A Question of Balance


I’ve been away from Throughlines so long now that I feel like a stranger in my own house. I’ve been struggling to keep my balance in the midst of a multitude of competing demands on my time: doing upwards of 25 candidate interviews for what has turned out to be three positions in my department, handling the flow of (nearly 200) submissions for the spring issue of our literary magazine and supervising the staff meetings, keeping up with my classes and having the quarter grades come due, taking nominations from department members for the English awards that are presented each spring, doing scheduling (spreading 30 teachers into 20+ English courses, each with multiple sections each semester, then filling out the multiple overlapping redundant forms that make it possible for all those courses to be successfully scheduled), taking three days to fly to San Francisco to meet with a hardware vendor and a software vendor and visit a tech-enhanced Silicon Valley high school, attending the usual schedule of eight or ten formal meetings a week, keeping up with email and posts pouring into Google Reader, preparing schedule and materials for a half-day tech retreat for the soph English teachers and a two-day off-campus retreat for 20 teachers K-12, meeting with individual students who come to see me in conference (easily the best part of my day), trying to get some sort of exercise each day and read a bit here and there.

At one point in my life I entertained the quaint notion that the longer I stayed in teaching the easier it would become, that with experience I’d become more fluid and efficient. As if.

I’m not complaining. I like the work I do, and I find it challenging and interesting and satisfying. But I definitely feel more squeezed for time right now than I ever have before. The new stuff that keeps coming at me is mostly stuff I’ve signed up for because I wanted to, because I was interested. I’m trying to support and want to contribute to ongoing on-campus dialogues about such things as sustainability and service learning and blended learning and tech-enhanced education and social entrepreneurship and authentic assessment and support for students with learning differences. These are all worthy discussions. I've got stacks of readings I have yet to get to with regard to all of them. All I need is time.

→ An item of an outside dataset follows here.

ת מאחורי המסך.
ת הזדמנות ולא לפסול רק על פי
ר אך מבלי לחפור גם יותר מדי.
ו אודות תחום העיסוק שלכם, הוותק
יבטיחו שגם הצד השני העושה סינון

I’ve also got lots of ideas for things that I might like to write about for Throughlines. The list above would barely serve as an outline. But getting into any one of them would require time to write and rewrite and annotate. Or, for example, I’ve been reading Anna Karenina, and I’d love to write my way through some of my thoughts about that book, but I feel like I really should finish it before I start trying to sort it out, and I’ve gotten stalled out because of all the stuff in the list above. I could be reading it right now, but, well, I’m writing this instead, on the theory that if I post something tonight maybe I’ll be able to follow up tomorrow and get a little string going. And even if I were to say right now, okay, let’s talk about Tolstoy, where would I even begin? There are about a thousand points of entry.

So, not for the first time, I’m trying to find some balance in my life, trying to figure out a way to be able to do what I want to do with my time, which would include some regular schedule of reading and writing, and what I need to do. Technology has given me many more choices of what to read and what to write, but it has made it harder for me to separate them out. It’s the horizontality issue again, the postmodernist dilemma: breadth (doing 100 things very shallowly) vs depth (doing two or three things with focus and intensity). (It is probably not an accident that I was writing a very similar post at pretty much the same time last year.)

It’s eight o’clock at night in Honolulu. I had planned to go to the gym tonight. If I’m gonna make it, I’ve gotta go. When I get back, Anna Karenina will be waiting for me. Assuming I can stay awake long enough when I get back to make some progress. Wish me luck.